Perdonare è grandezza d’animo.
L’evangelista Matteo ci ricorda oggi il nostro impegno o missione cristiana che è quella di seguire le orme, i passi del nostro Maestro Gesù Cristo. Gesù incarna in sé il sacramento del perdono. I nostri limiti umani, tante volte, rendono difficile l’accoglienza dei fratelli e l’esercizio della carità nei loro confronti. Per superare queste situazioni c’è un rimedio evangelico infallibile: il perdono.
Il perdono è il “pane quotidiano” di una comunità o di una chiesa domestica. Infatti, ogni giorno, c’è bisogno di perdono, perché ogni giorno ci possono essere contrasti che creano divisioni. Nella logica del Vangelo perdonare significa dimenticare, non si tratta di memoria, ma di cuore, – e dimenticare significa amare di più il fratello, accogliendolo pienamente e comportandosi con lui come se nulla fosse accaduto, cioè senza lasciarci condizionare dal male ricevuto.
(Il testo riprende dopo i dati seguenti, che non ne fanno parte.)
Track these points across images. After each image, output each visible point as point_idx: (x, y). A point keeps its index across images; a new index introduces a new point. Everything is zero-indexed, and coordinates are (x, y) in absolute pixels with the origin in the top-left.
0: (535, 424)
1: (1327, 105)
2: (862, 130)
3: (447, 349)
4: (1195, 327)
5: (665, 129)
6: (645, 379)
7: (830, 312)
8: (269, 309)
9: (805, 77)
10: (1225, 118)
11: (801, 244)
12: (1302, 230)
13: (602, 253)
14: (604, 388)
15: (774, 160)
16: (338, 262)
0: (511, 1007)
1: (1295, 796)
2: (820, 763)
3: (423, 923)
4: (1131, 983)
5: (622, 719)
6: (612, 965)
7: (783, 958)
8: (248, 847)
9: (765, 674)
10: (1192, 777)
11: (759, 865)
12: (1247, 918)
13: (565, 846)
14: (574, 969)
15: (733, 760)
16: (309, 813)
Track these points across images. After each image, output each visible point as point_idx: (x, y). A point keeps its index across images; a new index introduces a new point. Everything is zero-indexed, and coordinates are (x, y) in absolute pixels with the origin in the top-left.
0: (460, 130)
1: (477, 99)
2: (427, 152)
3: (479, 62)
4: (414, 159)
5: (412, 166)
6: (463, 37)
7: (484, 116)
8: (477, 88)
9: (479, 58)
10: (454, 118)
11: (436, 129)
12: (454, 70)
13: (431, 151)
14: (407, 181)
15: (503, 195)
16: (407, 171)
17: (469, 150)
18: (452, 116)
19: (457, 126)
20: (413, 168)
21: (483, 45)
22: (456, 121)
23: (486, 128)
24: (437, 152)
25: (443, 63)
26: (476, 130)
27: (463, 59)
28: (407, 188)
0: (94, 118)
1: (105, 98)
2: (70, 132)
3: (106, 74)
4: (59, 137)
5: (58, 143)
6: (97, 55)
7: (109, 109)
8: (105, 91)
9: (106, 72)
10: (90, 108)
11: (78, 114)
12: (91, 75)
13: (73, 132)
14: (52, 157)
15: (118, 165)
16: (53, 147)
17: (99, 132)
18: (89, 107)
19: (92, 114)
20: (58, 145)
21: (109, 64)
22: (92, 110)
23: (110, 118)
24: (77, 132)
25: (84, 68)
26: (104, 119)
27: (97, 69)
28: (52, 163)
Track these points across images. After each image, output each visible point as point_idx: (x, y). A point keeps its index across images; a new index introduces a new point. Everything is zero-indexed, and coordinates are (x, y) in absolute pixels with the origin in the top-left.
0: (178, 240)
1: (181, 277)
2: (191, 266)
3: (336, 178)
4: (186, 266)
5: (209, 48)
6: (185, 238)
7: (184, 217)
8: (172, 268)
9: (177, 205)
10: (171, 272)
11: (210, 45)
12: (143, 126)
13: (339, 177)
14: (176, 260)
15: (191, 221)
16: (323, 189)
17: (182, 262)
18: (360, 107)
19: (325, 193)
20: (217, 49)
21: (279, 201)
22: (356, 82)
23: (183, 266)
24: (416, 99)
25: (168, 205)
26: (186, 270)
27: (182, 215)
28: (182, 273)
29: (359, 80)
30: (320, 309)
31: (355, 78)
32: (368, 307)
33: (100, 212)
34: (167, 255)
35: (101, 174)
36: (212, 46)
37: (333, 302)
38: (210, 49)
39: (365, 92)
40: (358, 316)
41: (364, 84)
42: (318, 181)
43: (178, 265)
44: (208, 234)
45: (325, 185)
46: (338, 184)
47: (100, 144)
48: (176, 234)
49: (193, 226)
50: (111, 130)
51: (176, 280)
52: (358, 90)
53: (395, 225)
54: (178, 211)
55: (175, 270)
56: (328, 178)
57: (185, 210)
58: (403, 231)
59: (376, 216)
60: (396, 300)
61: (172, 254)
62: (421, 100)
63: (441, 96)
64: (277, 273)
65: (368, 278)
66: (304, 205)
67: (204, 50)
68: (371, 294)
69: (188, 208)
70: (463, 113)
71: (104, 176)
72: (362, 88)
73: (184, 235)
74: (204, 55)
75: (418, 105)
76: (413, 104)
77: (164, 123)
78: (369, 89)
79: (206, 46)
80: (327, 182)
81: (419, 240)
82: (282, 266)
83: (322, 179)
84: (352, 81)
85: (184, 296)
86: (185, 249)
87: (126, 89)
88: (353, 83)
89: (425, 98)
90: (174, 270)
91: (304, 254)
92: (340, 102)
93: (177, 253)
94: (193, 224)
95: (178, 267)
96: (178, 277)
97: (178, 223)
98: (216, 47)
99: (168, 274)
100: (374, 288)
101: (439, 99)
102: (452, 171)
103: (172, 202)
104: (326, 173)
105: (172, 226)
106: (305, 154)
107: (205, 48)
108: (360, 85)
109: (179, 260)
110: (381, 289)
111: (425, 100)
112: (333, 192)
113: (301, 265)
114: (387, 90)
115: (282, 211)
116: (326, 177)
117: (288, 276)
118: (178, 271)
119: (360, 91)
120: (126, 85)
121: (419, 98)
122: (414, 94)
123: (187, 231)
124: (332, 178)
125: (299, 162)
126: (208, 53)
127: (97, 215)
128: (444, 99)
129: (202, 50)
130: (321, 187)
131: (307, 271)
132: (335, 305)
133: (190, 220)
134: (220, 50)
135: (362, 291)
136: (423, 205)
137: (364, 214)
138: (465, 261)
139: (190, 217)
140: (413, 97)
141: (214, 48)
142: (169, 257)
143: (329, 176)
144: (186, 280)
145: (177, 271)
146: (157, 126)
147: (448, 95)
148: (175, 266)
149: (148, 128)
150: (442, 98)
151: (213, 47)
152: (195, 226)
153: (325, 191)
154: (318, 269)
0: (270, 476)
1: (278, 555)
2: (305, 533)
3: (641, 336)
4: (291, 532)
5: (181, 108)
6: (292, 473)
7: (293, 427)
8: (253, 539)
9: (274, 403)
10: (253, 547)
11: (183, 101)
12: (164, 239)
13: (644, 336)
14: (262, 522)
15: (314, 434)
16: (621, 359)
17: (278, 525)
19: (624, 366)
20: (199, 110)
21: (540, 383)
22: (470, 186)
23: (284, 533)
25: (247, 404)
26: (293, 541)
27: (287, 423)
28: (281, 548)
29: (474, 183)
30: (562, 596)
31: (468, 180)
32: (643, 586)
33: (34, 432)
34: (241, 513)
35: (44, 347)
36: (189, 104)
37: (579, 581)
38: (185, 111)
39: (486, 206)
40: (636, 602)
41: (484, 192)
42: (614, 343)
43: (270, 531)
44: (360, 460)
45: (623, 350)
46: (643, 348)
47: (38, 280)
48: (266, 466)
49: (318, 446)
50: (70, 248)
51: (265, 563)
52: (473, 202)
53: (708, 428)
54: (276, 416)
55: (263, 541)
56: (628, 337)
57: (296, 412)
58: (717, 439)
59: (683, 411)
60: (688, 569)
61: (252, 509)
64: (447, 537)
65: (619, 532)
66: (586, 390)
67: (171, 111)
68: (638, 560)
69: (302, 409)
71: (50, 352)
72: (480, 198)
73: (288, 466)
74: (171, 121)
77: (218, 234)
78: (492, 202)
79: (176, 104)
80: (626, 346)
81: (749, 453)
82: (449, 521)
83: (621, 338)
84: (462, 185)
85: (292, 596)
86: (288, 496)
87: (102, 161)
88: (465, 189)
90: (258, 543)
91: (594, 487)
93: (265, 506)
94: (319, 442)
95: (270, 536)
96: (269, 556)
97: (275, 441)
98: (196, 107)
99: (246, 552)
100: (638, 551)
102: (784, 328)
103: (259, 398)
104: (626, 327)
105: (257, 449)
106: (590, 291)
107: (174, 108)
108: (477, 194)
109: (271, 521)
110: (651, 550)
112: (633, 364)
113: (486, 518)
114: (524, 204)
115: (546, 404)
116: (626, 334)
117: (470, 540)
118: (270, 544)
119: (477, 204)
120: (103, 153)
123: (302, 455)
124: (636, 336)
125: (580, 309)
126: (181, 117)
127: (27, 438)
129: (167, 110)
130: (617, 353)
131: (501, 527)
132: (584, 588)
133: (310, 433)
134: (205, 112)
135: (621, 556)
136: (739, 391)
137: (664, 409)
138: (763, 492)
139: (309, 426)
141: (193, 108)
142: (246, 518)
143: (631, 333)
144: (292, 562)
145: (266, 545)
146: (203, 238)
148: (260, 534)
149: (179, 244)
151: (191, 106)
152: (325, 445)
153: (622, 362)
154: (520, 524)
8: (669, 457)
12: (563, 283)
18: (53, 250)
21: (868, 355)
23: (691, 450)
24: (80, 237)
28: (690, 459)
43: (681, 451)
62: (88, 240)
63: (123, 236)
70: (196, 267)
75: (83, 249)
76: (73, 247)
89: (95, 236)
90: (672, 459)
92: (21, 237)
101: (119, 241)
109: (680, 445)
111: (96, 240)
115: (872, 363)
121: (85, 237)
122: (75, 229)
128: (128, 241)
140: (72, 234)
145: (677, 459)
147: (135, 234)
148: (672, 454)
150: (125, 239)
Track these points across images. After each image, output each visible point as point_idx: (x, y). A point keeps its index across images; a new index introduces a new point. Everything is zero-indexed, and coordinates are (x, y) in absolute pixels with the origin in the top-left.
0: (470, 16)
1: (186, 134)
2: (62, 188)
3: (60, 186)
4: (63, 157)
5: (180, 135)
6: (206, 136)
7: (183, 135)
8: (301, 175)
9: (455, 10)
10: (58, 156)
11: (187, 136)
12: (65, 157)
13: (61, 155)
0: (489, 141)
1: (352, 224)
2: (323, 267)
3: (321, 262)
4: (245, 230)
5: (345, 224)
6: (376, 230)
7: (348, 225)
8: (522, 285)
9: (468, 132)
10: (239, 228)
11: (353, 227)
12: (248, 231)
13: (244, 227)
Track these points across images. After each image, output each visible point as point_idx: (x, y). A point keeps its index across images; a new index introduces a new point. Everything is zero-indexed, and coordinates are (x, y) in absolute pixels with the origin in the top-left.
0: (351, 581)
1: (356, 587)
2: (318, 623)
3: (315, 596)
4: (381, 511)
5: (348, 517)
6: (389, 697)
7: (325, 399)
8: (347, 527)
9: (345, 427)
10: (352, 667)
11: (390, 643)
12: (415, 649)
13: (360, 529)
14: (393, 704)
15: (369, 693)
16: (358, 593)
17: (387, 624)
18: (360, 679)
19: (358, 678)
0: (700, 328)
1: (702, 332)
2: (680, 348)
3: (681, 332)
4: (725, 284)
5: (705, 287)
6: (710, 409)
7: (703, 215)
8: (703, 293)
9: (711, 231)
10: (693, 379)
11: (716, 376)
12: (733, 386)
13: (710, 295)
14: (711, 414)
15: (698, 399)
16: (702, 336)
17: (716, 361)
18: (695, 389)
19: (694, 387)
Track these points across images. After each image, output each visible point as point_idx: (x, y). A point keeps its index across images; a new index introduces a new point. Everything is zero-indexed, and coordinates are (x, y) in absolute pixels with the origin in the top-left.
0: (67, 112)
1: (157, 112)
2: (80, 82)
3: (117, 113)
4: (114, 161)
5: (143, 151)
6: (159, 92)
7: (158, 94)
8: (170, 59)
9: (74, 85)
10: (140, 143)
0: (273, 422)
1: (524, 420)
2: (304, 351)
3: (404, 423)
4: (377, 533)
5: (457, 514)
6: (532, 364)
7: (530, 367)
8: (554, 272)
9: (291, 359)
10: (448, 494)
Perdonare significa “ricordarsi per dimenticare” come dice il profeta Isaia: “io perdonerò la loro iniquità e non mi ricorderò più del loro peccato”.
San Giovanni Paolo II nel messaggio per la giornata mondiale della pace del 1997 scriveva: “offri il perdono, ricevi la pace”. Resta vero che non si può rimanere prigionieri del passato: occorre una sorta di purificazione della memoria affinché i mali non tornino a prodursi. Il perdono richiede fede, carità, rinnegamento di sé, lotta contro l’uomo della carne. Essa deve essere totale, nel cuore e nel comportamento. Dal perdono nascono la condivisione, il servizio, la pace, la partecipazione alle gioie e alla sofferenza altrui.
Senza perdono c’è il cancro, il pericolo di rendere incurabile il nostro male. Vivendo solo in atteggiamento di perdono possiamo rivolgerci al Signore pregando: “rimetti a noi i nostri debiti come anche noi li rimettiamo ai nostri debitori”, e potremo accostarci con verità ai sacramenti della riconciliazione e dell’Eucaristia.